Kritik der Woche: Jan P. Koopmann über Fischtown-Krimis
: Ein Ort der Niedertracht

Bremerhaven mordet aus Frust über das verpatzte Leben, aus Enttäuschung über die Liebe – und manchmal auch als allgemeine Rache für eigentlich nichts Konkretes. Angelika Grieses Krimisammlung „Wer mordet schon in Bremerhaven?“ lässt frus­trierte Hausfrauen aufbegehren und auf Ehemänner, Schulzeit-Rivalinnen und Schwiegermütter losgehen. Meistens wird ertränkt. In der Nordsee, weil wir es hier schließlich mit einem Regionalkrimi zu tun haben.
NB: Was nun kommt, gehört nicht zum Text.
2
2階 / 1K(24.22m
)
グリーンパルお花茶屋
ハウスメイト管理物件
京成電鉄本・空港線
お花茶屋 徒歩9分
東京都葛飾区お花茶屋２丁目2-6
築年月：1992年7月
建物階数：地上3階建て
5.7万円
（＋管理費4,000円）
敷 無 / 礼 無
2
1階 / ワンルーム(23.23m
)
Und das ist ganz schön harte Kost im unerfreulichen Sinne: Das Buch liest sich ohne jede Lust, weil die Figuren platt und frei von Witz entwickelt sind. Oft ist nach dem ersten Adjektiv („gemein“, „fies“, „hinterhältig“) klar, wer hier durch wessen Hand zu sterben hat. Das sind auch keine Befreiungsschläge, die man den Täterinnen ja durchaus gegönnt hätte. Nach Grieses Schema wird sich nämlich erst gewehrt, dann der Triumpf der Guten ausgekostet und erst zum Schluss – wenn alles wieder gut ist – noch schnell der jeweilige Blöde um die Ecke gebracht. Der Mord ist die nachgetragene, offenbar irgendwie verdiente Strafe.

Bemerkenswert ist nur der unverhüllte Versuch, diesem frustrierten Elend noch Marktwert abzuringen: „Ich habe mich nur gewehrt“, flüstert Hermine nach der Tötung ihrer Schwiegermutter zum Ende der Geschichte. Und weiter: „Heute stand das Deutsche Auswandererhaus auf dem Programm.“ Das steht so nicht nur wirklich in dem Buch, sondern ist dazu noch fettgedruckt. Auf jede Geschichte folgt ein Serviceteil, der die unmotiviert aufgeführten vermeintlichen und echten Sehenswürdigkeiten vorstellt: mit Öffnungszeiten, Internetadresse und allem Drum und Dran.

Im folgerichtig von Bremerhavens Tourismus-Chef Raymond Kiesbye stammenden Vorwort werden noch alte Zeiten beschworen: Hafenkaschemmen mit Ganoven, Soldaten und so weiter. Dass es dieses Setting nicht mehr gibt, ist für Bremerhaven nicht nur wegen seiner Kriminalliteratur bedauerlich.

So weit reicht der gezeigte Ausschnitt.